We use wrk as HTTP client and f-stack/nginx as Real Server. When we testing the performance of DPVS, at least 6 physical machines are used as Client (wrk), and 4 physical machines for f-stack/nginx.
For the machine running wrk, IRQ affinity should be set to make sure all CPUs are used. You can find the scripts like set_irq_affinity_ixgbe from Internet.
To get the test result for QPS, pls check the output of wrk. To calculate Packet Per-Second (pps), Bytes Per-Second (bps), you can use ipvsadm -ln --stats or dpip -s link show.
We have tested 10G NIC only, and the result shows DPVS can reach the line-speed of 10G NIC with small packets. We have not test 25G/40G/100G NIC yet. Although it's in plan.
The test result can be found in README.md. We have no chance to use professional instruments for test.
Yes. To use bonding device, pls check conf/dpvs.bond.conf.sample. To set up VLAN/Tunnel device, you can refer tutorial.md or dpip vlan help.
There're several ways:
/etc/dpvs.conf
You can modify dpvs.conf, and refer conf/xxx.sample. Some parameters are configurable during
run-time (on-fly), while others are configurable in initialization stage only. Refer to conf/dpvs.conf.items for all available parameters and corresponding type, default value and supported value range. Pls use kill -SIGHUP <DPVS-PID> to reload the former on-fly kind of parameters in dpvs.conf.
ipvsadm,keepalived,quagga/ospfd/bgpd
You should read LVS's documents for ipvsadm/keepalived first, and note DPVS's version ipvsadm/keepalived are slightly different, pls check tutorial.md for details. For the configuration about quagga/zebra/ospfd/bgpd, pls refer quagga's documents.
dpiptool
dpip tool is developed to configure DPVS "on-fly". It's like ip command of Linux iproute2 suites.
It can be used to configure IP address, neighbour (arp), routes, DPDK devices (link), virtual-devices (vlan/tunnel), and traffic control (qsch/cls). And it's also helpful to get statistics.
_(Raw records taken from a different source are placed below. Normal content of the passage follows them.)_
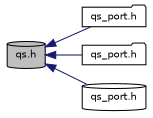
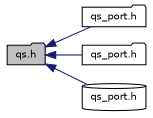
  digraph {
    rankdir=LR
    node [color=black fillcolor=white fontname=Helvetica fontsize=10 shape=cylinder style=filled]
    edge [color=midnightblue dir=back fontname=Helvetica fontsize=10 labelfontname=Helvetica labelfontsize=10 style=solid]
-   n1 [fillcolor=grey75 fontcolor=black height=0.2 label="qs.h" width=0.4]
+   n1 [fillcolor=grey75 fontcolor=black height=0.2 label="qs.h" shape=folder width=0.4]
    n2 [height=0.2 label="qs_port.h" shape=folder width=0.4]
    n3 [height=0.2 label="qs_port.h" shape=folder width=0.4]
    n4 [height=0.2 label="qs_port.h" width=0.4]
    n1 -> n2
    n1 -> n3
    n1 -> n4
  }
Pls check tutorial.md and dpip help for details.
DPVS's logging is using DPDK's RTE_LOG. By default, syslogd is used by DPDK RTE_LOG, so DPVS's log should be find in /var/log/message, with time-stamp printed. You may change syslogd's configure as you like, for example change the log file path, or put different programs' log to different files, or limit the log file size, etc.
DPVS log file path and level can also be changed by /etc/dpvs.conf, if the path changed, it means no time-stamp, no syslogd's feature.
Add more LIPs. Can refer to #72 for details.
It's normal, not issue. Since DPDK application is using busy-polling mode. Every CPU core configured to DPVS are 100% usage, including Master and Worker CPU cores.
Yes, DPDK is kernel-bypass solution, all forwarding traffic in data plane do not get into the Linux Kernel, it means iptables(Netfilter) won't work for that kind of traffic.